> JOB
List each line in the material below that contains the word "employees".

> MATERIAL TO PROCESS
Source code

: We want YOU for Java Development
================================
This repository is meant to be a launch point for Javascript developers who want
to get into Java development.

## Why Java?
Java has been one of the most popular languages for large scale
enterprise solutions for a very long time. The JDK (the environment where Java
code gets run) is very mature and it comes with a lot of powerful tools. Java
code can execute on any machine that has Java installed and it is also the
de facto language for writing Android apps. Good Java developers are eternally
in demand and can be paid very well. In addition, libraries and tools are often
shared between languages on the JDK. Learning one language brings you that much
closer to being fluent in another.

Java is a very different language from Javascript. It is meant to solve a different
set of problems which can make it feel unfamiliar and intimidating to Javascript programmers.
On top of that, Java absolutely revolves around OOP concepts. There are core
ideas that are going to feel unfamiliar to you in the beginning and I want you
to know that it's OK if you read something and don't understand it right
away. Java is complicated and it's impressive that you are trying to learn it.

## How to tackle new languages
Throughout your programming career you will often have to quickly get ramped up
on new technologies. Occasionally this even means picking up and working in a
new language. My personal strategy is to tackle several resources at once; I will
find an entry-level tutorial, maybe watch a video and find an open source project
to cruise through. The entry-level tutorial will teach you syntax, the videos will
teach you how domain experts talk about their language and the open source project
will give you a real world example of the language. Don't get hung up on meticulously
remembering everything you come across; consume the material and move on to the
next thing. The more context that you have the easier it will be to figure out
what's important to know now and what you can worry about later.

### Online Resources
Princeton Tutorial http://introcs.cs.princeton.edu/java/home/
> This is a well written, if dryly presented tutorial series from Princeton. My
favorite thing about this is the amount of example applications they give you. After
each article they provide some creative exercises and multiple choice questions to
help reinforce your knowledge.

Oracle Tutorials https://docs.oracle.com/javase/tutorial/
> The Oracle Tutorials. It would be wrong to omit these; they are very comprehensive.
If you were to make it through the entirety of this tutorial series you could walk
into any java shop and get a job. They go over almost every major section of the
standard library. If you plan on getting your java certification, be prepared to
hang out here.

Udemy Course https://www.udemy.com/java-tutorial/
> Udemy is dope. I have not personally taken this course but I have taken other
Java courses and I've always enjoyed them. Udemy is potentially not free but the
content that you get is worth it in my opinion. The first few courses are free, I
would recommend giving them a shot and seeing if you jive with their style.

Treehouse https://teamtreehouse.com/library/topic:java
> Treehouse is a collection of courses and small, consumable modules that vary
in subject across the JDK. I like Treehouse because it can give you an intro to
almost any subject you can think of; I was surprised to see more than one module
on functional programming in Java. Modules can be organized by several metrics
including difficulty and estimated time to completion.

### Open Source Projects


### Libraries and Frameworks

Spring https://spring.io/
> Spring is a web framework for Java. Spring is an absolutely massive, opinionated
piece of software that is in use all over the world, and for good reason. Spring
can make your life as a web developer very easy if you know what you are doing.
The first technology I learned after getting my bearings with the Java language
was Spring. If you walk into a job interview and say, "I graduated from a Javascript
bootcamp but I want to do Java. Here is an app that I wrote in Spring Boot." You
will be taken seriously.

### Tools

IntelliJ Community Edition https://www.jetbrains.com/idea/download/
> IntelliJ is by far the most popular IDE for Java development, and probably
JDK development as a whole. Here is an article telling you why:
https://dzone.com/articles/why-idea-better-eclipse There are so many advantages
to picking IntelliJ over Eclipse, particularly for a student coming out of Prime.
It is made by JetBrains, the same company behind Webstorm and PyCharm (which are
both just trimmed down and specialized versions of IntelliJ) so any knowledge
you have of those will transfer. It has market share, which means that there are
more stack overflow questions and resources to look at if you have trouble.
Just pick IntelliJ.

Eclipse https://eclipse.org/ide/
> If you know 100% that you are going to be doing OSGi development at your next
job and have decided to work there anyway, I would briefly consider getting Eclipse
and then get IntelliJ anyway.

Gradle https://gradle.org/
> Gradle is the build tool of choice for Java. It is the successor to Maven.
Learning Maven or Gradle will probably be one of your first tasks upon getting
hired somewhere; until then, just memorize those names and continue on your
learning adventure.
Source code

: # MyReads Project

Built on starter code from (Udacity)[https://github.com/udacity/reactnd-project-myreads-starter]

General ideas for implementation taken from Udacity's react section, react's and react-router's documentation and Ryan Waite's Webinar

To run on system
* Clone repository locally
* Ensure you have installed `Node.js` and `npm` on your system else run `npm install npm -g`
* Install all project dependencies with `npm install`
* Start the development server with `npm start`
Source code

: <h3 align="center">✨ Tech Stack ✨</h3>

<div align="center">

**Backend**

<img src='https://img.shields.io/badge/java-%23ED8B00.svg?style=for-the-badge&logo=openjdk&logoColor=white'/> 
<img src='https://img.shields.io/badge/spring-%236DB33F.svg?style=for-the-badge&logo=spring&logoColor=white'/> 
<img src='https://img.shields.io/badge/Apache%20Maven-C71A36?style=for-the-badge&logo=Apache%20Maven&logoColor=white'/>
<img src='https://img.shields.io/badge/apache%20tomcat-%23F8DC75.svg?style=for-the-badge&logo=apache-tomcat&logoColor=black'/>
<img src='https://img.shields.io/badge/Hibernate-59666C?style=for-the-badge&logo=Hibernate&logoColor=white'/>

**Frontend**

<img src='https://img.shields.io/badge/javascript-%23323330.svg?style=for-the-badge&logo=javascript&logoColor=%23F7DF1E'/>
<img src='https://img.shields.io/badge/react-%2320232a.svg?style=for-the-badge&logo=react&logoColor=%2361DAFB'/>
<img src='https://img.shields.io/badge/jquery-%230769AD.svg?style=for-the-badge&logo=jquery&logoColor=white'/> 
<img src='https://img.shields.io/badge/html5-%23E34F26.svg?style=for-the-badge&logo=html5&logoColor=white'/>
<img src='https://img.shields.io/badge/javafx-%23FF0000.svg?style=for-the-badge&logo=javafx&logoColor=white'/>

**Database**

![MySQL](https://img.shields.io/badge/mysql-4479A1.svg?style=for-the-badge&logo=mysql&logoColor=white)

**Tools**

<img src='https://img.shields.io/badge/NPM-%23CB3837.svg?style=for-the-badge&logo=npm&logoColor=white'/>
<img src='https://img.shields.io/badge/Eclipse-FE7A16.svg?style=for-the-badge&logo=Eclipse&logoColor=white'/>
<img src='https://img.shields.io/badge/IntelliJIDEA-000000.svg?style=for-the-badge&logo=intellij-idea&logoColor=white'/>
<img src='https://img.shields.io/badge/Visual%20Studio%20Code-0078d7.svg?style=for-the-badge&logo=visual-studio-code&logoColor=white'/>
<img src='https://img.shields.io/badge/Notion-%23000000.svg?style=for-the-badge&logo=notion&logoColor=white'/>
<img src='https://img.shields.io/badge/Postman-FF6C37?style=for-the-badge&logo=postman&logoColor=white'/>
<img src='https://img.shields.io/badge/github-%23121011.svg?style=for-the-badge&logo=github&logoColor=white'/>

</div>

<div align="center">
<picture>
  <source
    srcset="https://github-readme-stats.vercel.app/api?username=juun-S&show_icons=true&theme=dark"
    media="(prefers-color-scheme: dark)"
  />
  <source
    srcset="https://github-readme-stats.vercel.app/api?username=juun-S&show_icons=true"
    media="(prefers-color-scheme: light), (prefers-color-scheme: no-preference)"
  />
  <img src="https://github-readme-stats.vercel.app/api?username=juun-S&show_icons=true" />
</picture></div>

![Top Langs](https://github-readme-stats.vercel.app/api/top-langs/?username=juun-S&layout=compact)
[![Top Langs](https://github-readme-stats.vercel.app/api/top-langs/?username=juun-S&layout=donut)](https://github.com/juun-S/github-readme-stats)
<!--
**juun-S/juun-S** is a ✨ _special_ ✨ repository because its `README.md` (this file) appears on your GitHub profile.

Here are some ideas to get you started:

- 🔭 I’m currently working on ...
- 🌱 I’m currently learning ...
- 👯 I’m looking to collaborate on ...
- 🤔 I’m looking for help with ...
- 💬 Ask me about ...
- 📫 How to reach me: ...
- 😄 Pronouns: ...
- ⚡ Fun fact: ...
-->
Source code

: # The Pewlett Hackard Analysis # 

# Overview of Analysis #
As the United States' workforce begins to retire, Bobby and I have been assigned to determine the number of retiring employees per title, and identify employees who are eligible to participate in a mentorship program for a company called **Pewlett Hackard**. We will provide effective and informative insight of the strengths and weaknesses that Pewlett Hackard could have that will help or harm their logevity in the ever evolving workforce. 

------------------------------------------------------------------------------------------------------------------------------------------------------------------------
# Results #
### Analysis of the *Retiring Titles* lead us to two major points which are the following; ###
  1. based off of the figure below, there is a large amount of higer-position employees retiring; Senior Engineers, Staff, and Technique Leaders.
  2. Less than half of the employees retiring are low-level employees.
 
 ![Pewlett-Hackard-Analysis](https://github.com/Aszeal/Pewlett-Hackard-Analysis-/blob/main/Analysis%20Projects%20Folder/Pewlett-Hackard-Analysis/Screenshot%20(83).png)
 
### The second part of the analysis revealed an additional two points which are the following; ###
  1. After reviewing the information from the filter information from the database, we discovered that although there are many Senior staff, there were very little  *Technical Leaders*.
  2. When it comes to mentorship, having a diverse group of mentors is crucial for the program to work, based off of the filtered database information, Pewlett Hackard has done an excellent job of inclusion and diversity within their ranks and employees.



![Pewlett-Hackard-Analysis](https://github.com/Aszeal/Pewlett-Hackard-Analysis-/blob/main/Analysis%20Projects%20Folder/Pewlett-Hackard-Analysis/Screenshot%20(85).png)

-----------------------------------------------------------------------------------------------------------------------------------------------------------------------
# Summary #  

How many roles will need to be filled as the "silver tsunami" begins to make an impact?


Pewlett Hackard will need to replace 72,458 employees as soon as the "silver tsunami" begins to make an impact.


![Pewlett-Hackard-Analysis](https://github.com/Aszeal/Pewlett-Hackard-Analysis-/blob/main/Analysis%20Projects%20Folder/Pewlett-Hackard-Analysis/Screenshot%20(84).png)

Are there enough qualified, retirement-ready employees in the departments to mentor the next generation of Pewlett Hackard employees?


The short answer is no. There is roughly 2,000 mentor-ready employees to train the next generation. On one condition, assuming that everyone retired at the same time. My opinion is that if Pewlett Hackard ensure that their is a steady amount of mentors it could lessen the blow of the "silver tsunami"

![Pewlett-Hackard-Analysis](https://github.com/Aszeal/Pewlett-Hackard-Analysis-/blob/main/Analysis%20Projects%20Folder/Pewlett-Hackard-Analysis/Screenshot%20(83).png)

> ANSWER TO THIS TASK
As the United States' workforce begins to retire, Bobby and I have been assigned to determine the number of retiring employees per title, and identify employees who are eligible to participate in a mentorship program for a company called **Pewlett Hackard**. We will provide effective and informative insight of the strengths and weaknesses that Pewlett Hackard could have that will help or harm their logevity in the ever evolving workforce. 
  1. based off of the figure below, there is a large amount of higer-position employees retiring; Senior Engineers, Staff, and Technique Leaders.
  2. Less than half of the employees retiring are low-level employees.
  2. When it comes to mentorship, having a diverse group of mentors is crucial for the program to work, based off of the filtered database information, Pewlett Hackard has done an excellent job of inclusion and diversity within their ranks and employees.
Pewlett Hackard will need to replace 72,458 employees as soon as the "silver tsunami" begins to make an impact.
Are there enough qualified, retirement-ready employees in the departments to mentor the next generation of Pewlett Hackard employees?
The short answer is no. There is roughly 2,000 mentor-ready employees to train the next generation. On one condition, assuming that everyone retired at the same time. My opinion is that if Pewlett Hackard ensure that their is a steady amount of mentors it could lessen the blow of the "silver tsunami"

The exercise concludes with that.